The Williams’ Carp Cage was developed through a cooperative project between the Arthur Rylah Institute, Department of Sustainability and Environment and the Goulburn Murray weirkeepers, through funding and support from the former Murray-Darling Basin Commission. This innovative technology was first trialled at Torrumbarry weir in 2003, and Carp cages have now been established in a variety of sites along rivers and wetlands in the MDB and other sites.
The device exploits the unique jumping ability of Carp, enabling them to be captured in cages as they move through fishways. Diagrams of how the cages operate have been developed. Fish move through a funnel into a holding area, where carp then jump over a baffle into a confined area from which they are collected. The operation of the cage also enables automatic release of native fish underneath the cage so they can continue their movement upstream.
Diagram of a carp cage in operation. (from Stuart et al, 2006)

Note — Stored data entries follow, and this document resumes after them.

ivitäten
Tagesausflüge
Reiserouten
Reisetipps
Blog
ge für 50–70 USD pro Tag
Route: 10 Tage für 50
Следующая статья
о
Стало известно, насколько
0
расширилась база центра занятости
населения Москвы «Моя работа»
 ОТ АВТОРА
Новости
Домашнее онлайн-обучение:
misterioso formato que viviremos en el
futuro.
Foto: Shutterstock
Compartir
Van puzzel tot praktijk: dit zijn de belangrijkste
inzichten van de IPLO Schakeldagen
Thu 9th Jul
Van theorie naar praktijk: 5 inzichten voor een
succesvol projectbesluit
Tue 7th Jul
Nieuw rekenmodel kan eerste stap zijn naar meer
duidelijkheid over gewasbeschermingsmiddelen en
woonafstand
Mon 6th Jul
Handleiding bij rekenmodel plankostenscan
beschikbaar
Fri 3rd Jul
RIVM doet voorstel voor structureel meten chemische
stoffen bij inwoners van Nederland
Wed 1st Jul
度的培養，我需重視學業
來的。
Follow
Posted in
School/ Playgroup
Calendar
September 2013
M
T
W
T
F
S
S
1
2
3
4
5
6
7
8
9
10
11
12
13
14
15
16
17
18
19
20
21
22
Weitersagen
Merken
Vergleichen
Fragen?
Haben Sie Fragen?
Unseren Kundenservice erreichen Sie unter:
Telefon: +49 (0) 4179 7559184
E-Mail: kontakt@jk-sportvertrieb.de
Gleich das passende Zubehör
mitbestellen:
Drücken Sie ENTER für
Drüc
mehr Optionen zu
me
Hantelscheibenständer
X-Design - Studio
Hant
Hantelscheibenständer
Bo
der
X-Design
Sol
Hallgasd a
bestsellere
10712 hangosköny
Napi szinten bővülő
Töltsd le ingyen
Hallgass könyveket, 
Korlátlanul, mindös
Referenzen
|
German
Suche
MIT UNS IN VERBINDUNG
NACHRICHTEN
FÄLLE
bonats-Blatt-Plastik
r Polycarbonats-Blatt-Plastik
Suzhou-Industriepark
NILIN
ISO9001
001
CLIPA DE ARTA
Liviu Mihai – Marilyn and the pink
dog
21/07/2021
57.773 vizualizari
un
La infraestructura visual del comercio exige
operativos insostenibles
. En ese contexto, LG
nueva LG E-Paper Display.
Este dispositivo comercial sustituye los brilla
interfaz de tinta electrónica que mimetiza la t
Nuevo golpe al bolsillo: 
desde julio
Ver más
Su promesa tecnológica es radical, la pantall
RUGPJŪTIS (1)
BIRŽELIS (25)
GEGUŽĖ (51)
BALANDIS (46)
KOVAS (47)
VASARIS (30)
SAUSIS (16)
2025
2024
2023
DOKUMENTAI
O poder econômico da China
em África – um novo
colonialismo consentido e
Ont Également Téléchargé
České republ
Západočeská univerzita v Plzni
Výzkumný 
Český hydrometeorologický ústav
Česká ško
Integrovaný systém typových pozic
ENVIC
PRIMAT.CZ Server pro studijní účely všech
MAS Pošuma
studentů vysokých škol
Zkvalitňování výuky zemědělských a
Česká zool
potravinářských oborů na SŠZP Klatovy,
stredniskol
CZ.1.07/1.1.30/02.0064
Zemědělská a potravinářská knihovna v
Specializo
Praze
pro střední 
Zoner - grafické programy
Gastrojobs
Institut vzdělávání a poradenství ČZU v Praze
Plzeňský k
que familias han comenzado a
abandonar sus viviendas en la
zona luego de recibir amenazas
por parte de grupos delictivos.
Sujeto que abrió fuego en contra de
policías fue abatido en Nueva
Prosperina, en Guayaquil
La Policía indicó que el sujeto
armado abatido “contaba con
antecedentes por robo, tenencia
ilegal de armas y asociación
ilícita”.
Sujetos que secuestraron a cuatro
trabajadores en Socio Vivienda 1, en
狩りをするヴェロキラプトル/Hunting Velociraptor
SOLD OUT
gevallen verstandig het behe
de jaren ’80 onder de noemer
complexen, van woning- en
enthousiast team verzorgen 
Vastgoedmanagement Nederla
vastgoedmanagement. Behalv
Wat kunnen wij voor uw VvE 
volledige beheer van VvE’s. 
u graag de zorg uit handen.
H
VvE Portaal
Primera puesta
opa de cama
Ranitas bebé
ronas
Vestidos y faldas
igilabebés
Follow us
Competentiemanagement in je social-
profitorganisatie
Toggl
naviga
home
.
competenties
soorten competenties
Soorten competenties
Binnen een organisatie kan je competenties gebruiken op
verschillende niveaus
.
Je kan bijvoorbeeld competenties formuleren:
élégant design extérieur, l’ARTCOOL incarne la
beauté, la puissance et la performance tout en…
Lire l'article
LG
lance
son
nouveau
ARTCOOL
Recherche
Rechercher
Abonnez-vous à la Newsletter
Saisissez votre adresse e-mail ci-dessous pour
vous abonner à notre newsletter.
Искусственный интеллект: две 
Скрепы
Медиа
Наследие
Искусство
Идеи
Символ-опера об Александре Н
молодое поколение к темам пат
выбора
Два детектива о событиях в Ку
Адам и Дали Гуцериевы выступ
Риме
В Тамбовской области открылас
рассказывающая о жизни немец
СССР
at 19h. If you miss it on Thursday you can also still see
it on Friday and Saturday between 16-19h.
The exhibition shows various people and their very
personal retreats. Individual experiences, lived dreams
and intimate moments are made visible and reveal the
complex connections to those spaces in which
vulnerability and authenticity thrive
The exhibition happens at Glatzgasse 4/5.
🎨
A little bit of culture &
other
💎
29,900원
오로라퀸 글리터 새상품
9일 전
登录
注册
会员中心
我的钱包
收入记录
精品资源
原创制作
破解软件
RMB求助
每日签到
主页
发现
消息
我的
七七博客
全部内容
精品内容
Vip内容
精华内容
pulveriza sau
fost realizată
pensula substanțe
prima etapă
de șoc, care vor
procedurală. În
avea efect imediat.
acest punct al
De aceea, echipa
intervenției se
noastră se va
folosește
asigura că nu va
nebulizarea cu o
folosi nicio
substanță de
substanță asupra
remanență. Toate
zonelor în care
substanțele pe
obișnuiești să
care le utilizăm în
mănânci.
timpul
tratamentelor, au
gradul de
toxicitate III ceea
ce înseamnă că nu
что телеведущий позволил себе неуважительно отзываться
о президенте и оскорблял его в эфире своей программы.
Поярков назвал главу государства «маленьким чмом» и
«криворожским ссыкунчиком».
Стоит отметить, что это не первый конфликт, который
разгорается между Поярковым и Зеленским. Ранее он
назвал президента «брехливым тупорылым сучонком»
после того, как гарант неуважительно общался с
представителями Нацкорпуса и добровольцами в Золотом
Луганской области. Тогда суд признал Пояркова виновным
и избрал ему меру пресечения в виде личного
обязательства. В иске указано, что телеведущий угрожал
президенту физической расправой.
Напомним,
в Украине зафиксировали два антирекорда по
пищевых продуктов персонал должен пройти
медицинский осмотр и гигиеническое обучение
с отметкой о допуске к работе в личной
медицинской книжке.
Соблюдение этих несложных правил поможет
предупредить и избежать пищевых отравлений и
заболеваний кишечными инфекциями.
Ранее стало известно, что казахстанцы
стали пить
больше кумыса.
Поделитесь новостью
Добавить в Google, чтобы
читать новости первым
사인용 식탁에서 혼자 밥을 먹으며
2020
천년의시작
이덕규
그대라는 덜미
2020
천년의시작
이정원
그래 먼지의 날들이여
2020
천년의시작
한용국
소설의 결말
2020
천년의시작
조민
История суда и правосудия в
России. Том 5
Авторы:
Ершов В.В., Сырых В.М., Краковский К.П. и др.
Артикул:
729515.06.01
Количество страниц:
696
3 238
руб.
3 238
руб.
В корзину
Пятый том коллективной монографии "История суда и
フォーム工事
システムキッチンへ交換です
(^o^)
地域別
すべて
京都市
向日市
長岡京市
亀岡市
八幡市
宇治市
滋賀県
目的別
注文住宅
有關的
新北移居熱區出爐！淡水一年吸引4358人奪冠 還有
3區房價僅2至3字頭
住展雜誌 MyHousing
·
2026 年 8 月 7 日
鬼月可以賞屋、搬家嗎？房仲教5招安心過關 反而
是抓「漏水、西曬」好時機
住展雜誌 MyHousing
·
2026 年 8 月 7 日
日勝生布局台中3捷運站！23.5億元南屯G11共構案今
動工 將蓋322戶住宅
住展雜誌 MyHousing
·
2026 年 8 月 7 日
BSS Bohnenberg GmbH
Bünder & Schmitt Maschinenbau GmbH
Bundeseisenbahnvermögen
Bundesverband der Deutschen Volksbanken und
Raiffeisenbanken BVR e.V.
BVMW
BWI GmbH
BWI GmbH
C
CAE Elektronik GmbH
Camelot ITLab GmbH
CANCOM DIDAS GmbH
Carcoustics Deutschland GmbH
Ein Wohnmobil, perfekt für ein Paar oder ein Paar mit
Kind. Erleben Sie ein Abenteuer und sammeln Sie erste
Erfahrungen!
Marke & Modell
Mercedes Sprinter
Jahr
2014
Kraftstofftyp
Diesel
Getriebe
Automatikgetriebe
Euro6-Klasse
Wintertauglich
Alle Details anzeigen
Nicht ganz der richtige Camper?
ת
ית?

A) shows the operating position to catch and separate jumping carp (black fish symbols) and non-jumping Australian native fish (grey fish symbols)
B) shows the raised position, where
1 is the false lifting floor
2 the cone trap
3 native fish exit gate
4 the non-return slide.
Carp cages definitely capture the public’s imagination, and many field days and events have enabled demonstration of their operation. Where possible, presentations would include video footage of a carp cage in operation, which was a highly effective educational tool. For those not able to see the cage in situ however, it is often hard for people to envisage exactly how the device operates. In 2007, the NFS funded the development of a portable Carp cage model that could be used as an educational tool.
The prototype was created in Victoria and the response was clear and immediate. People are automatically drawn to it …. “What is that?” Upon explanation, the response was . “Ah ha! Now I understand.” Audiences were attracted to the simple elegance of the Carp cage. Model Carp cages were subsequently developed for use in each jurisdiction. Each model sat protected within a Perspex tank which could be partially filled with water to depict the fishway ‘cell’ in which a carp cage would sit in a river. The tank also provided secure storage and transport for the model.
Model Carp cages also provided an additional benefit of acting as a conversation starter on a display stall. Such a tool helps to easily engage with both young and older audiences who are very attracted to the simple concept and how it actually works.